O principal impasse envolve o plano de saúde de
empregados, aposentados e dependentes. Para tentar reduzir os impactos, a
estatal acionou um plano de contingência, com remanejamento de veículos,
mutirões e uso de funcionários administrativos em atividades operacionais.
Após o fracasso das negociações, os Correios levaram
o caso ao Tribunal Superior do Trabalho (TST).

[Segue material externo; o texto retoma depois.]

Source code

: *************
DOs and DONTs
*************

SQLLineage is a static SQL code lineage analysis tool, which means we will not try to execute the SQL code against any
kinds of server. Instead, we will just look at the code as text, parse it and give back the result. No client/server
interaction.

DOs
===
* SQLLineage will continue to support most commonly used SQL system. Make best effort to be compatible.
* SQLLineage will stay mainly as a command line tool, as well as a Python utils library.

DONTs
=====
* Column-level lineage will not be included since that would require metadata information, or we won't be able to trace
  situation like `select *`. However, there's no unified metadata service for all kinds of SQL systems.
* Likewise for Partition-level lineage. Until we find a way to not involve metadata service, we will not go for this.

Uma decisão liminar determinou a
manutenção de 80% do efetivo em cada unidade. O julgamento do dissídio coletivo
está marcado para 21 de setembro, mas um acordo ainda pode ser fechado antes.
A paralisação ocorre em meio à grave crise
financeira da estatal no governo Lula. Os Correios acumulam 15 trimestres
seguidos no vermelho e registraram prejuízo de R$ 5,6 bilhões somente no
primeiro semestre de 2026. A empresa aguarda para esta terça-feira (15) a
liberação de um novo empréstimo de R$ 7 bilhões.